Problem requirements :: Output each record below exactly, leaving any picture out of the copy.

(Given data begins)

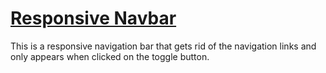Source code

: # [Responsive Navbar](https://tasnia-projects.netlify.app/projects/responsive-navbar/index.html)

This is a responsive navigation bar that gets rid of the navigation links and only appears when clicked on the toggle button.
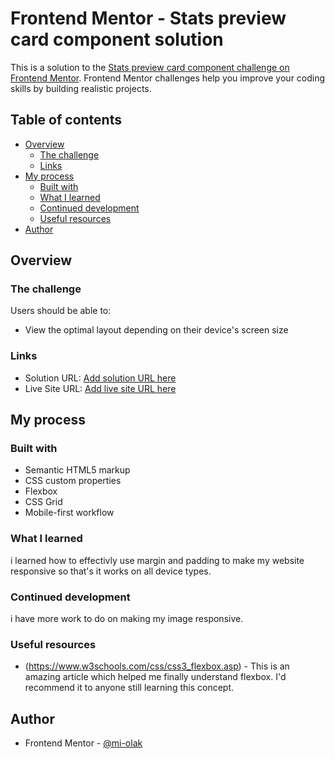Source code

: # Frontend Mentor - Stats preview card component solution

This is a solution to the [Stats preview card component challenge on Frontend Mentor](https://www.frontendmentor.io/challenges/stats-preview-card-component-8JqbgoU62). Frontend Mentor challenges help you improve your coding skills by building realistic projects. 

## Table of contents

- [Overview](#overview)
  - [The challenge](#the-challenge)
  - [Links](#links)
- [My process](#my-process)
  - [Built with](#built-with)
  - [What I learned](#what-i-learned)
  - [Continued development](#continued-development)
  - [Useful resources](#useful-resources)
- [Author](#author)


## Overview

### The challenge

Users should be able to:

- View the optimal layout depending on their device's screen size


### Links

- Solution URL: [Add solution URL here](https://your-solution-url.com)
- Live Site URL: [Add live site URL here](https://your-live-site-url.com)

## My process

### Built with

- Semantic HTML5 markup
- CSS custom properties
- Flexbox
- CSS Grid
- Mobile-first workflow


### What I learned

i learned how to effectivly use margin and padding to make my website responsive so that's it works on all device types.



### Continued development

i have more work to do on making my image responsive.

### Useful resources

- (https://www.w3schools.com/css/css3_flexbox.asp) - This is an amazing article which helped me finally understand flexbox. I'd recommend it to anyone still learning this concept.


## Author

- Frontend Mentor - [@mi-olak]( https://www.frontendmentor.io/profile/mi-olak)

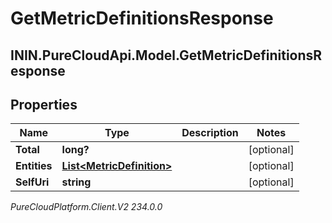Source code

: # GetMetricDefinitionsResponse

## ININ.PureCloudApi.Model.GetMetricDefinitionsResponse

## Properties

|Name | Type | Description | Notes|
|------------ | ------------- | ------------- | -------------|
| **Total** | **long?** |  | [optional] |
| **Entities** | [**List&lt;MetricDefinition&gt;**](MetricDefinition) |  | [optional] |
| **SelfUri** | **string** |  | [optional] |



_PureCloudPlatform.Client.V2 234.0.0_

(Given data ends)

Result ::
Source code

: # [Responsive Navbar](https://tasnia-projects.netlify.app/projects/responsive-navbar/index.html)

This is a responsive navigation bar that gets rid of the navigation links and only appears when clicked on the toggle button.
Source code

: # Frontend Mentor - Stats preview card component solution

This is a solution to the [Stats preview card component challenge on Frontend Mentor](https://www.frontendmentor.io/challenges/stats-preview-card-component-8JqbgoU62). Frontend Mentor challenges help you improve your coding skills by building realistic projects. 

## Table of contents

- [Overview](#overview)
  - [The challenge](#the-challenge)
  - [Links](#links)
- [My process](#my-process)
  - [Built with](#built-with)
  - [What I learned](#what-i-learned)
  - [Continued development](#continued-development)
  - [Useful resources](#useful-resources)
- [Author](#author)


## Overview

### The challenge

Users should be able to:

- View the optimal layout depending on their device's screen size


### Links

- Solution URL: [Add solution URL here](https://your-solution-url.com)
- Live Site URL: [Add live site URL here](https://your-live-site-url.com)

## My process

### Built with

- Semantic HTML5 markup
- CSS custom properties
- Flexbox
- CSS Grid
- Mobile-first workflow


### What I learned

i learned how to effectivly use margin and padding to make my website responsive so that's it works on all device types.



### Continued development

i have more work to do on making my image responsive.

### Useful resources

- (https://www.w3schools.com/css/css3_flexbox.asp) - This is an amazing article which helped me finally understand flexbox. I'd recommend it to anyone still learning this concept.


## Author

- Frontend Mentor - [@mi-olak]( https://www.frontendmentor.io/profile/mi-olak)

Source code

: # GetMetricDefinitionsResponse

## ININ.PureCloudApi.Model.GetMetricDefinitionsResponse

## Properties

|Name | Type | Description | Notes|
|------------ | ------------- | ------------- | -------------|
| **Total** | **long?** |  | [optional] |
| **Entities** | [**List&lt;MetricDefinition&gt;**](MetricDefinition) |  | [optional] |
| **SelfUri** | **string** |  | [optional] |



_PureCloudPlatform.Client.V2 234.0.0_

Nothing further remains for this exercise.